» YOUR INSTRUCTIONS: Write out exactly the lines below starting at the one containing "高端品牌能夠將其優質產品出售給官方賣家，因此可訪問性" and ending at the one containing "他の形態を買う購買力が制限されてしまう。". Omit every picture.

» LISTED RECORDS:

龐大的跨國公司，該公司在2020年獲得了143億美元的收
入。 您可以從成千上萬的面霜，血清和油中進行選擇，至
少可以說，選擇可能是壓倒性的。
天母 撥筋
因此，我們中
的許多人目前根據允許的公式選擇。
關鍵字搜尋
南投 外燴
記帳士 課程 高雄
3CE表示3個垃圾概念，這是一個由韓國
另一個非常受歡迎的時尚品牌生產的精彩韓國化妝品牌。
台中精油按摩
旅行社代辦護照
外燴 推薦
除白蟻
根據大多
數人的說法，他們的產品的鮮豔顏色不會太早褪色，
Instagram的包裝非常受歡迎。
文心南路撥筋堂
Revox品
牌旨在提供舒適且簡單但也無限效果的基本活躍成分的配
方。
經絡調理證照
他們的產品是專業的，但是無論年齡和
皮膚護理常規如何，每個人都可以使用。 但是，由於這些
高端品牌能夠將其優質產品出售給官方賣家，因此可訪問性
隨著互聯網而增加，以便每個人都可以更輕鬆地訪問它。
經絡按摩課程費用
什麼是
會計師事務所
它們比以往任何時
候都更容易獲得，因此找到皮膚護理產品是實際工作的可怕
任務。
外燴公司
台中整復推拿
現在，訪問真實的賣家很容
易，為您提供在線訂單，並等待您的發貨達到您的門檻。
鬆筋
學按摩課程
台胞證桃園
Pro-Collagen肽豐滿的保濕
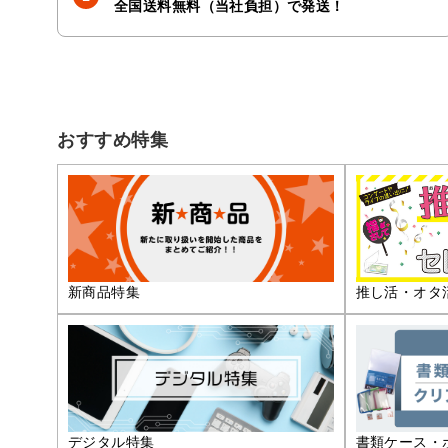
全国送料無料（当社負担）で発送！
おすすめ特集
推し活・オタ
新商品特集
デジタル特集
書類ケース・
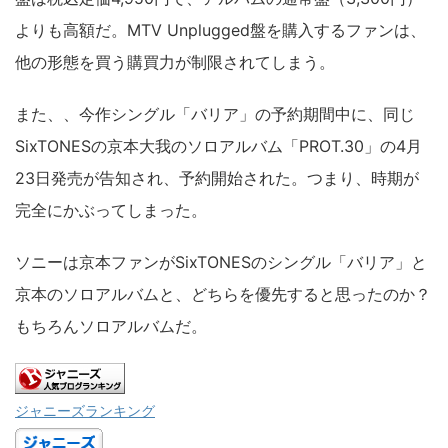
よりも高額だ。MTV Unplugged盤を購入するファンは、
他の形態を買う購買力が制限されてしまう。
また、、今作シングル「バリア」の予約期間中に、同じ
SixTONESの京本大我のソロアルバム「PROT.30」の4月
23日発売が告知され、予約開始された。つまり、時期が
完全にかぶってしまった。
ソニーは京本ファンがSixTONESのシングル「バリア」と
京本のソロアルバムと、どちらを優先すると思ったのか？
もちろんソロアルバムだ。
ジャニーズランキング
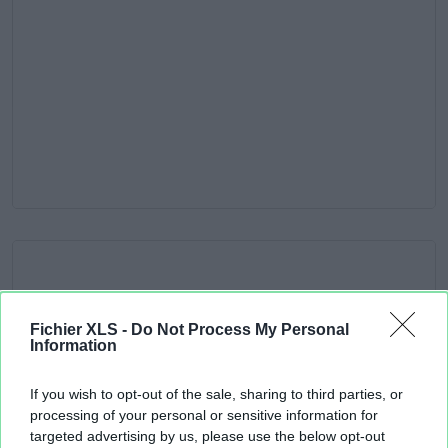
Fichier XLS -
Do Not Process My Personal
Information
If you wish to opt-out of the sale, sharing to third parties, or
processing of your personal or sensitive information for
targeted advertising by us, please use the below opt-out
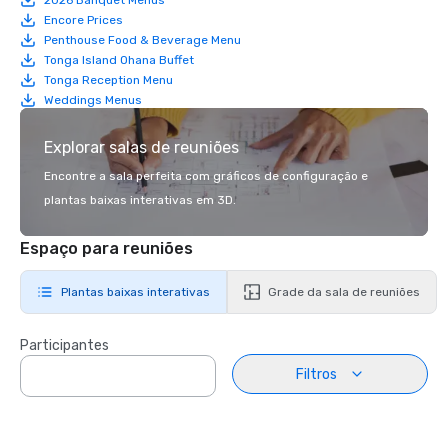
Encore Prices
Penthouse Food & Beverage Menu
Tonga Island Ohana Buffet
Tonga Reception Menu
Weddings Menus
Explorar salas de reuniões
Encontre a sala perfeita com gráficos de configuração e
plantas baixas interativas em 3D.
Espaço para reuniões
Plantas baixas interativas
Grade da sala de reuniões
Participantes
Filtros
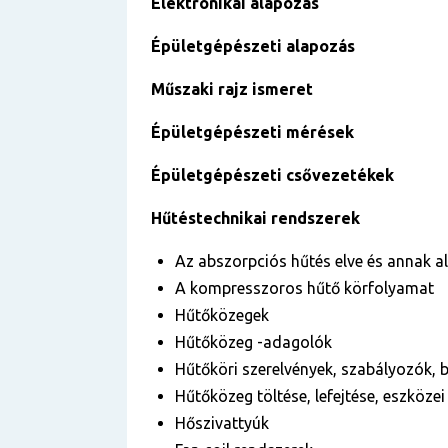
Elektronikai alapozás
Épületgépészeti alapozás
Műszaki rajz ismeret
Épületgépészeti mérések
Épületgépészeti csővezetékek
Hűtéstechnikai rendszerek
Az abszorpciós hűtés elve és annak a
A kompresszoros hűtő körfolyamat
Hűtőközegek
Hűtőközeg -adagolók
Hűtőköri szerelvények, szabályozók, 
Hűtőközeg töltése, lefejtése, eszköz
Hőszivattyúk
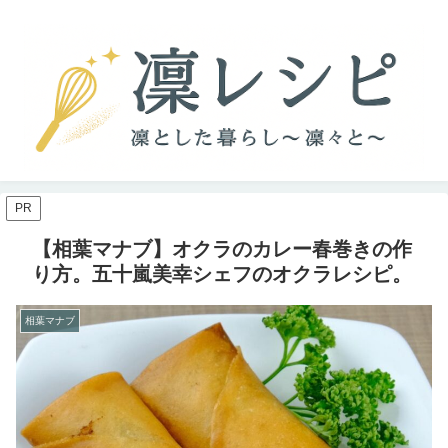
PR
【相葉マナブ】オクラのカレー春巻きの作
り方。五十嵐美幸シェフのオクラレシピ。
相葉マナブ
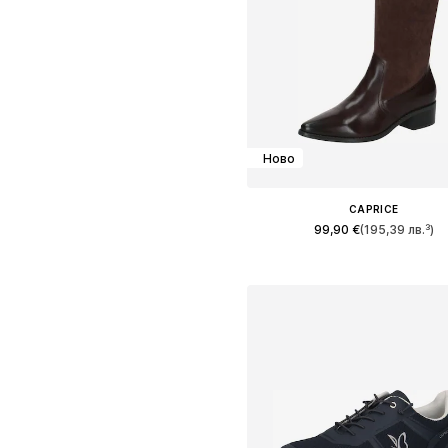
Ново
CAPRICE
99,90 €
(195,39 лв.³)
Предлага се в много размер
Добави в кошницат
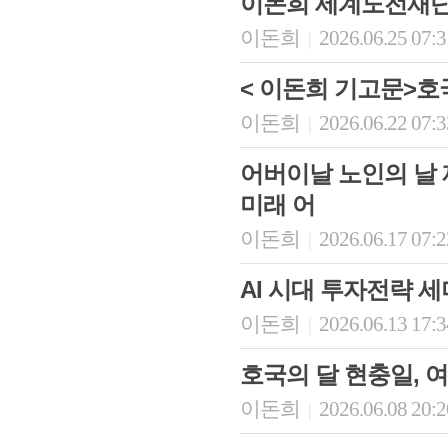
이돈희 세계도전재단 
이돈희
2026.06.25 07:
|
< 이돈희 기고문>호
이돈희
2026.06.22 07:
|
어버이날 노인의 날 
미래 어
이돈희
2026.06.17 07:
|
AI 시대 투자전략 세미
이돈희
2026.06.13 17:
|
호국의 달 현충일, 
이돈희
2026.06.08 20:
|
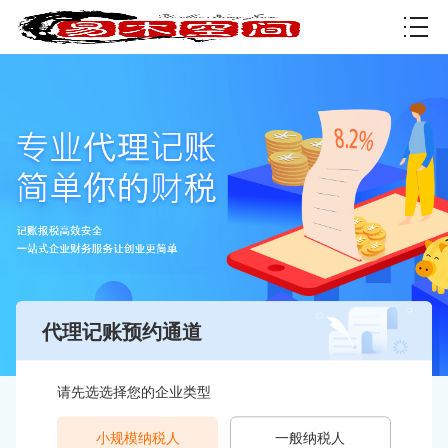
资质许可
代理记账预约通道
请先选选择您的企业类型
小规模纳税人
一般纳税人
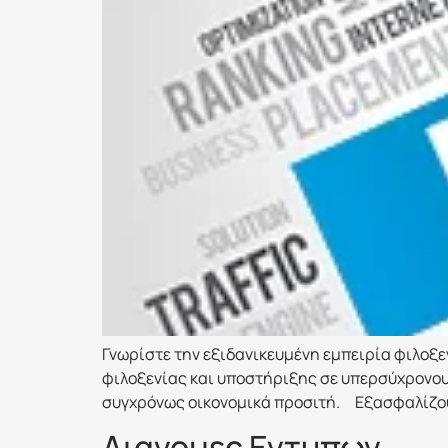
Γνωρίστε την εξιδανικευμένη εμπειρία φιλοξε
φιλοξενίας και υποστήριξης σε υπερσύχρονους 
συγχρόνως οικονομικά προσιτή. Εξασφαλίζουμ
Διανομες Εντυπων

» RESPONSE AREA:
高端品牌能夠將其優質產品出售給官方賣家，因此可訪問性
隨著互聯網而增加，以便每個人都可以更輕鬆地訪問它。
經絡按摩課程費用
什麼是
會計師事務所
它們比以往任何時
候都更容易獲得，因此找到皮膚護理產品是實際工作的可怕
任務。
外燴公司
台中整復推拿
現在，訪問真實的賣家很容
易，為您提供在線訂單，並等待您的發貨達到您的門檻。
鬆筋
學按摩課程
台胞證桃園
Pro-Collagen肽豐滿的保濕
全国送料無料（当社負担）で発送！
おすすめ特集
推し活・オタ
新商品特集
デジタル特集
書類ケース・
よりも高額だ。MTV Unplugged盤を購入するファンは、
他の形態を買う購買力が制限されてしまう。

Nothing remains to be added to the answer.